Further, the Human Visual System is probably more about acuity than actual detials. As long as an image is sharpened in a pleasing manner, and the printer/display has a pixel/ink shape, size and density that does not detract, we may be able to get by with lower resolution cameras.

-h

Yes, you're right, and it is very much technology dependent. My discussion on how much megapixels you need is just a rough estimation. A perfectionist wants as high resolution that if increasing it further there's no detectable difference. Some people don't want to include viewing distance either, that is regardless of size they want to max out the printing technology, meaning 300 - 400 ppi regardless of print size.
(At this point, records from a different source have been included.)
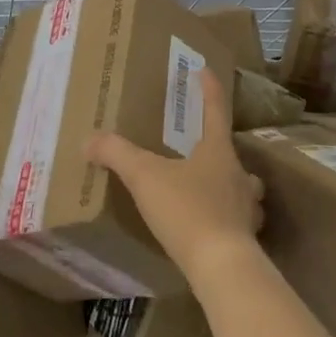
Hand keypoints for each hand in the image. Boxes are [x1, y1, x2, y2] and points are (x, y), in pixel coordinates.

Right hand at [85, 68, 263, 289]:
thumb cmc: (187, 210)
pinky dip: (229, 219)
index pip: (216, 109)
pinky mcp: (246, 240)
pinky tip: (213, 228)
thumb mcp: (145, 177)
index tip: (205, 69)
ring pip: (245, 189)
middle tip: (204, 145)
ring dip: (233, 185)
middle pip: (233, 152)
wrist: (222, 268)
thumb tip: (89, 140)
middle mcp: (238, 175)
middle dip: (220, 145)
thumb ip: (116, 154)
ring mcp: (247, 209)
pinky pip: (240, 221)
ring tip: (212, 188)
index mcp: (217, 151)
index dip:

(When inkjets are involved I think it is important to differ pixels from inkjet raster dots, you need a lot more rastered dpi than ppi to render an image.)

The pixel shape thing is interesting -- personally I think 100% information down to the pixel level in the image file is overrated, probably due to too much pixel-peeping. Actually, some slight fuzziness on the pixel level due to lens resolution limits, diffraction, demosaicing etc is desirable - the sensel size should not be the gating limit of resolution. And the pixel size of the image should preferably slightly outresolve the printing technology at least for close viewing distances.

The thing is that noone likes digital artifacts. While it may be romantic with some film grain in a print noone likes "the jaggies"/pixelation (or any other digital artifact), so you really don't want to present the image in a medium that makes individual pixels visible. This is one reason in that I don't believe in foveon sensors *at all* as long as they are considerably lower resolution than the bayer sensors. The "fuzziness factor" should not be large though (say 15% or so), and it is not in quality bayer systems. I was referring to bayer sensors in the resolution discussion by the way, that is not expecting 100% pixel detail of those 69 megapixels.

It shall be interesting for me to investigate what the upsizing software can do, which promise to repair the pixelation stuff somewhat but I am skeptical. If upsizing software really are fantastic then 100% detail on pixel level might actually be useful, but to me it seems better to increase acutance (sharpen) an image which by nature has just slightly higher pixel resolution than the actual resolution it contains.